_Selected extract_:

======

Measurements of the total tissue calcium content.

Whole brain and whole spinal cord tissues were removed, cleaned from visible blood vessels, frozen in liquid nitrogen, and stored at −70°C prior to ashing. At ashing, the tissue samples were placed in tared fused silica crucibles, weighed and dried to constant weight at 110°C, and then ashed in a muffle oven at 650°C for 24 h. The ash was then dissolved in 1 ml concentrated HCl, diluted and assayed for calcium content using a Perkin Elmer 3100 model atomic absorption spectrometer. Two blank crucibles and a minimum three nonzero calcium atomic absorption standards from EM Science (Gibbstown, NJ) were included in each assay.

Measurements of hydrogen peroxide generation.

H₂O₂ was determined using the Amplex red (Molecular Probes) method, as described previously (32–34). We measured H₂O₂ production in the presence of 5 μM Amplex red, 3 units of horseradish peroxidase, 50 units of superoxide dismutase (Sigma), and 0.05 mg mitochondria. The incubation was performed in the same medium as for registration of mitochondrial respiration. The following substrates and their mixtures were used (in mM): 5 glutamate, 2.5 pyruvate, 2 malate, and 5 succinate. The total volume was 1 ml. In separate experiments, we determined that with both BM and SCM, the rates of ROS generation were not increased by the addition of 50 or 100 units of superoxide dismutase (Sigma), even at the highest rates in the presence of succinate and antimycin A. The additions of 50 nM (final concentration) of resorufin or correspondingly diluted standard 3 mM solution of H₂O₂ (Fluka) were used for calibration of the fluorescence scale. Fluorimetric measurements were made using a fluorometer from C & L Instruments (www.fluorescence.com).

======

_Given information_:
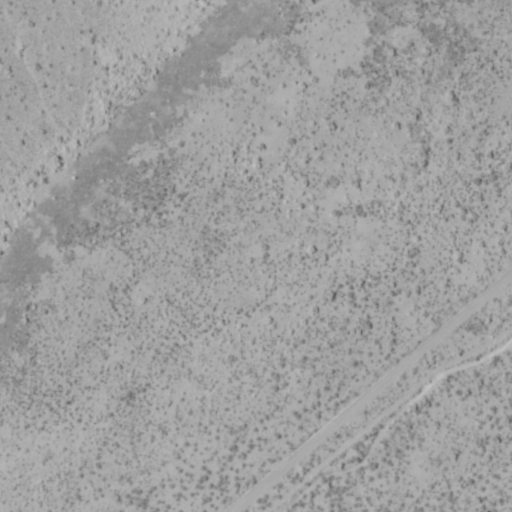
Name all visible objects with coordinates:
road: (389, 410)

======

_Work instruction_:
Reproduce the methods text word for word from "Measurements of the" to "in each assay.". Nothing in the listing is needed for this work.

_Response area_:
Measurements of the total tissue calcium content.

Whole brain and whole spinal cord tissues were removed, cleaned from visible blood vessels, frozen in liquid nitrogen, and stored at −70°C prior to ashing. At ashing, the tissue samples were placed in tared fused silica crucibles, weighed and dried to constant weight at 110°C, and then ashed in a muffle oven at 650°C for 24 h. The ash was then dissolved in 1 ml concentrated HCl, diluted and assayed for calcium content using a Perkin Elmer 3100 model atomic absorption spectrometer. Two blank crucibles and a minimum three nonzero calcium atomic absorption standards from EM Science (Gibbstown, NJ) were included in each assay.